Transcriptomic decoding of regional cortical vulnerability to major depressive disorder
Jiajia Zhu, Xiao Chen, Bin Lü, Xue-Ying Li, Zihan Wang, Liping Cao, Guanmao Chen, Jiangshan Chen, Tao Chen, Tao-Lin Chen, Yu-Qi Cheng, Zhaosong Chu, Shi‐Xian Cui, Xi-Long Cui, Zhao‐Yu Deng, Qiyong Gong, Wenbin Guo, Cancan He, Zheng-Jia-Yi Hu, Qian Huang, Xinlei Ji, Feng-Nan Jia, Li Kuang, Baojuan Li, Feng Li, Hui-Xian Li, Tao Li, Tao Lian, Yi‐Fan Liao, Xiaoyun Liu, Yan-Song Liu, Zhe-Ning Liu, Yi-Cheng Long, Jianping Lu, Jiang Qiu, Xiaoxiao Shan, Tian-Mei Si, Peng-Feng Sun, Chuanyue Wang, Huaning Wang, Xiang Wang, Ying Wang, Yuwei Wang, Xiaoping Wu, Xin-Ran Wu, Yankun Wu, Chunming Xie, Guang-Rong Xie, Peng Xie, Xiu-Feng Xu, Zhenpeng Xue, Hong Yang, Yu Hua, Minlan Yuan, Yonggui Yuan, Ai-Xia Zhang, Jingping Zhao, Ke-Rang Zhang, Wei Zhang, Zijing Zhang, Chao‐Gan Yan, Yongqiang Yu
Abstract
Previous studies in small samples have identified inconsistent cortical abnormalities in major depressive disorder (MDD). Despite genetic influences on MDD and the brain, it is unclear how genetic risk for MDD is translated into spatially patterned cortical vulnerability. Here, we initially examined voxel-wise differences in cortical function and structure using the largest multi-modal MRI data from 1660 MDD patients and 1341 controls.

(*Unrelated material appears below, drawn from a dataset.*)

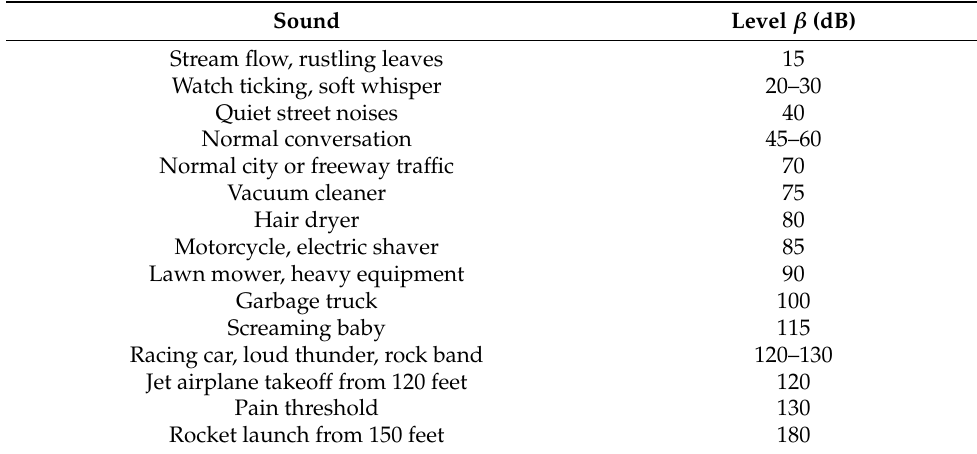
Table 4. General sound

Combined with the Allen Human Brain Atlas, we then adopted transcription-neuroimaging spatial correlation and the newly developed ensemble-based gene category enrichment analysis to identify gene categories with expression related to cortical changes in MDD. Results showed that patients had relatively circumscribed impairments in local functional properties and broadly distributed disruptions in global functional connectivity, consistently characterized by hyper-function in associative areas and hypo-function in primary regions. Moreover, the local functional alterations were correlated with genes enriched for biological functions related to MDD in general (e.g., endoplasmic reticulum stress, mitogen-activated protein kinase, histone acetylation, and DNA methylation); and the global functional connectivity changes were associated with not only MDD-general, but also brain-relevant genes (e.g., neuron, synapse, axon, glial cell, and neurotransmitters). Our findings may provide important insights into the transcriptomic signatures of regional cortical vulnerability to MDD.